### AIM OF THE TASK:
The response must contain every line below in which "ноги" appears.

RECORDS SHOWN section start

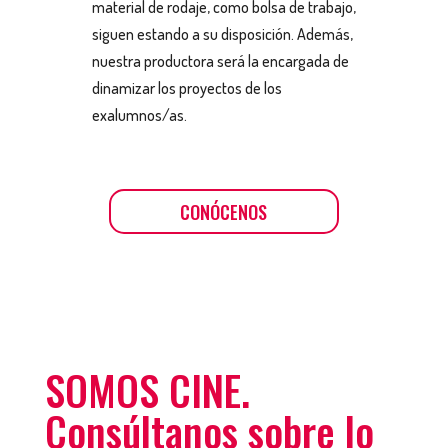
material de rodaje, como bolsa de trabajo,
siguen estando a su disposición. Además,
nuestra productora será la encargada de
dinamizar los proyectos de los
exalumnos/as.
CONÓCENOS
SOMOS CINE.
Consúltanos sobre lo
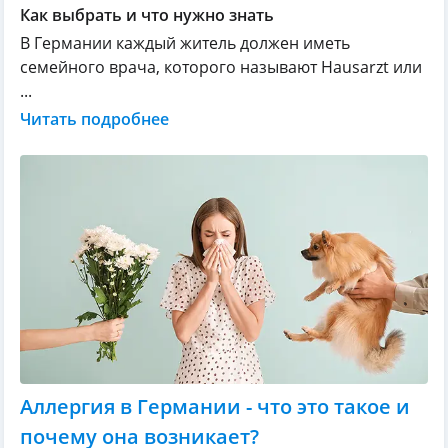
Как выбрать и что нужно знать
В Германии каждый житель должен иметь
семейного врача, которого называют Hausarzt или
...
Читать подробнее
Аллергия в Германии - что это такое и
почему она возникает?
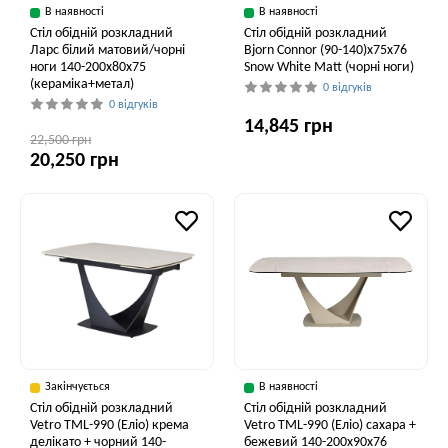
В наявності
В наявності
Стіл обідній розкладний
Стіл обідній розкладний
Ларс білий матовий/чорні
Bjorn Connor (90-140)х75х76
ноги 140-200x80x75
Snow White Matt (чорні ноги)
(кераміка+метал)
0 відгуків
0 відгуків
14,845 грн
22,500 грн
20,250 грн
Закінчується
В наявності
Стіл обідній розкладний
Стіл обідній розкладний
Vetro TML-990 (Еліо) крема
Vetro ТМL-990 (Еліо) сахара +
делікато + чорний 140-
бежевий 140-200x90x76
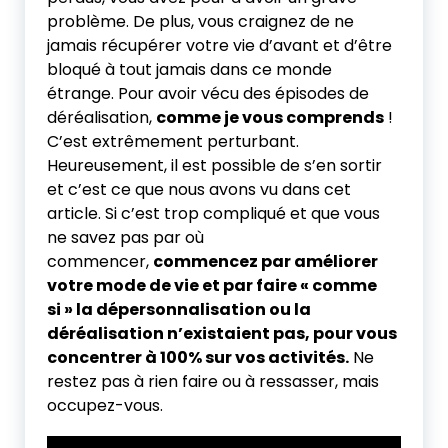
problème. De plus, vous craignez de ne
jamais récupérer votre vie d’avant et d’être
bloqué à tout jamais dans ce monde
étrange. Pour avoir vécu des épisodes de
déréalisation,
comme je vous comprends
!
C’est extrêmement perturbant.
Heureusement, il est possible de s’en sortir
et c’est ce que nous avons vu dans cet
article. Si c’est trop compliqué et que vous
ne savez pas par où
commencer,
commencez par améliorer
votre mode de vie et par faire « comme
si » la dépersonnalisation ou la
déréalisation n’existaient pas, pour vous
concentrer à 100% sur vos activités.
Ne
restez pas à rien faire ou à ressasser, mais
occupez-vous.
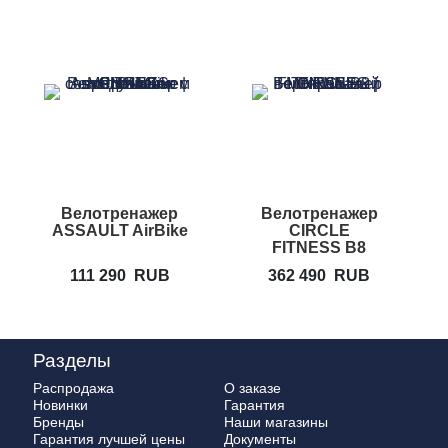
Велотренажер
Велотренажер
ASSAULT AirBike
CIRCLE
FITNESS B8
111 290
RUB
362 490
RUB
Разделы
Распродажа
О заказе
Новинки
Гарантия
Бренды
Наши магазины
Гарантия лучшей цены
Документы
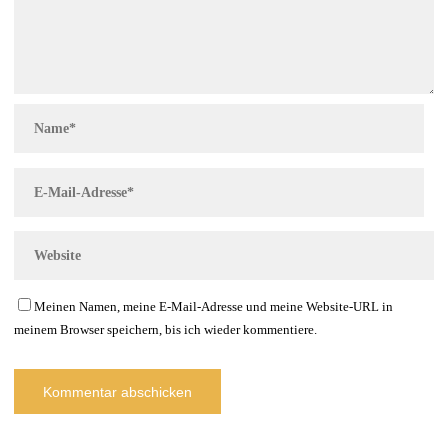
Meinen Namen, meine E-Mail-Adresse und meine Website-URL in
meinem Browser speichern, bis ich wieder kommentiere.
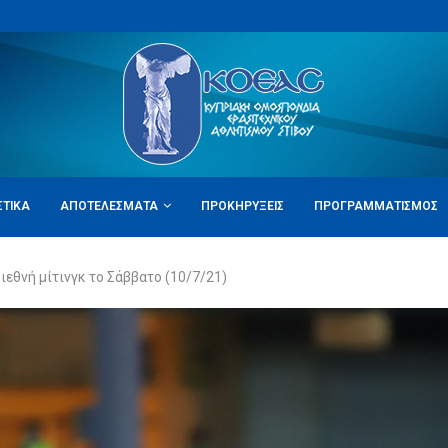
ΣΤΙΚΆ
ΑΠΟΤΕΛΈΣΜΑΤΑ
ΠΡΟΚΗΡΎΞΕΙΣ
ΠΡΟΓΡΑΜΜΑΤΙΣΜΌΣ
ιεθνή μίτινγκ το Σάββατο (10/7/21)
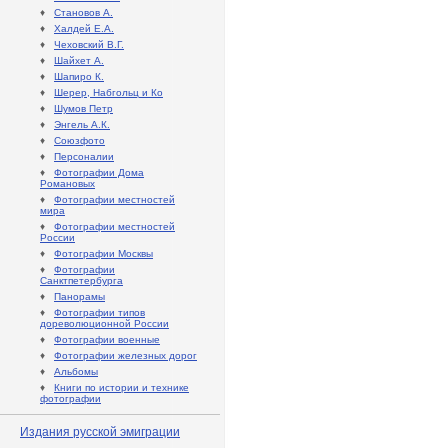
♦
Становов А.
♦
Халдей Е.А.
♦
Чеховский В.Г.
♦
Шайхет А.
♦
Шапиро К.
♦
Шерер, Набгольц и Ко
♦
Шумов Петр
♦
Энгель А.К.
♦
Союзфото
♦
Персоналии
♦
Фотографии Дома
Романовых
♦
Фотографии местностей
мира
♦
Фотографии местностей
России
♦
Фотографии Москвы
♦
Фотографии
Санктпетербурга
♦
Панорамы
♦
Фотографии типов
дореволюционной России
♦
Фотографии военные
♦
Фотографии железных дорог
♦
Альбомы
♦
Книги по истории и технике
фотографии
Издания русской эмиграции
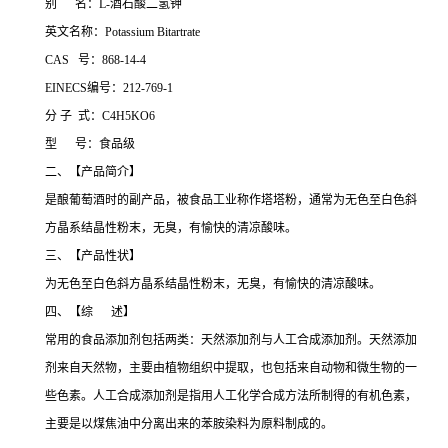
别 名：L-酒石酸二氢钾
英文名称：Potassium Bitartrate
CAS 号：868-14-4
EINECS编号：212-769-1
分 子 式：C4H5KO6
型 号：食品级
二、【产品简介】
是酿葡萄酒时的副产品，被食品工业称作塔塔粉，通常为无色至白色斜
方晶系结晶性粉末，无臭，有愉快的清凉酸味。
三、【产品性状】
为无色至白色斜方晶系结晶性粉末，无臭，有愉快的清凉酸味。
四、【综 述】
常用的食品添加剂包括两类：天然添加剂与人工合成添加剂。天然添加
剂来自天然物，主要由植物组织中提取，也包括来自动物和微生物的一
些色素。人工合成添加剂是指用人工化学合成方法所制得的有机色素，
主要是以煤焦油中分离出来的苯胺染料为原料制成的。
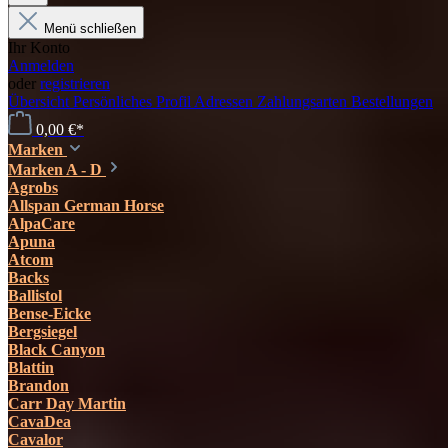
Menü schließen
Ihr Konto
Anmelden
oder
registrieren
Übersicht
Persönliches Profil
Adressen
Zahlungsarten
Bestellungen
0,00 €*
Marken
Marken A - D
Agrobs
Allspan German Horse
AlpaCare
Apuna
Atcom
Backs
Ballistol
Bense-Eicke
Bergsiegel
Black Canyon
Blattin
Brandon
Carr Day Martin
CavaDea
Cavalor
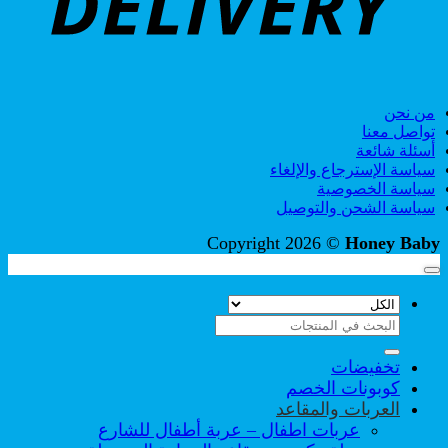
من نحن
تواصل معنا
أسئلة شائعة
سياسة الإسترجاع والإلغاء
سياسة الخصوصية
سياسة الشحن والتوصيل
Copyright 2026 ©
Honey Baby
البحث
عن:
تخفيضات
كوبونات الخصم
العربات والمقاعد
عربات اطفال – عربة أطفال للشارع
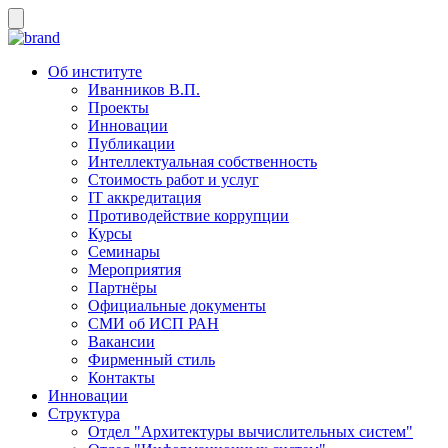
Об институте
Иванников В.П.
Проекты
Инновации
Публикации
Интеллектуальная собственность
Стоимость работ и услуг
IT аккредитация
Противодействие коррупции
Курсы
Семинары
Мероприятия
Партнёры
Официальные документы
СМИ об ИСП РАН
Вакансии
Фирменный стиль
Контакты
Инновации
Структура
Отдел "Архитектуры вычислительных систем"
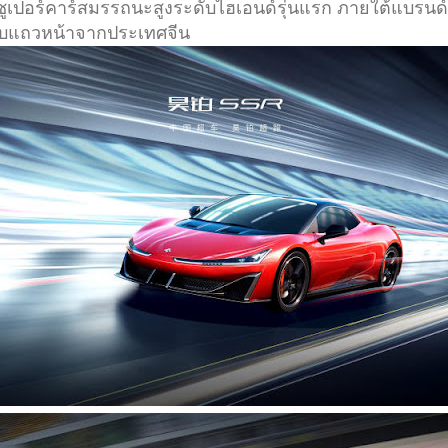
นรถซูเปอร์คาร์สมรรถนะสูงระดับไฮเอนด์รุ่นแรก ภายใต้แบร
ะดับแถวหน้าจากประเทศจีน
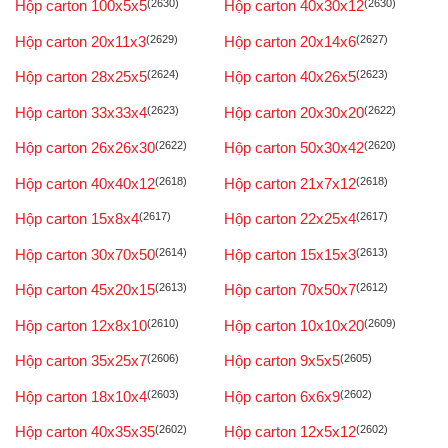
Hộp carton 100x5x5
(2630)
Hộp carton 40x30x12
(2630)
Hộp carton 20x11x3
(2629)
Hộp carton 20x14x6
(2627)
Hộp carton 28x25x5
(2624)
Hộp carton 40x26x5
(2623)
Hộp carton 33x33x4
(2623)
Hộp carton 20x30x20
(2622)
Hộp carton 26x26x30
(2622)
Hộp carton 50x30x42
(2620)
Hộp carton 40x40x12
(2618)
Hộp carton 21x7x12
(2618)
Hộp carton 15x8x4
(2617)
Hộp carton 22x25x4
(2617)
Hộp carton 30x70x50
(2614)
Hộp carton 15x15x3
(2613)
Hộp carton 45x20x15
(2613)
Hộp carton 70x50x7
(2612)
Hộp carton 12x8x10
(2610)
Hộp carton 10x10x20
(2609)
Hộp carton 35x25x7
(2606)
Hộp carton 9x5x5
(2605)
Hộp carton 18x10x4
(2603)
Hộp carton 6x6x9
(2602)
Hộp carton 40x35x35
(2602)
Hộp carton 12x5x12
(2602)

RECORDS SHOWN section end

### EXERCISE SOLUTION:
ноги 140-200x80x75
Snow White Matt (чорні ноги)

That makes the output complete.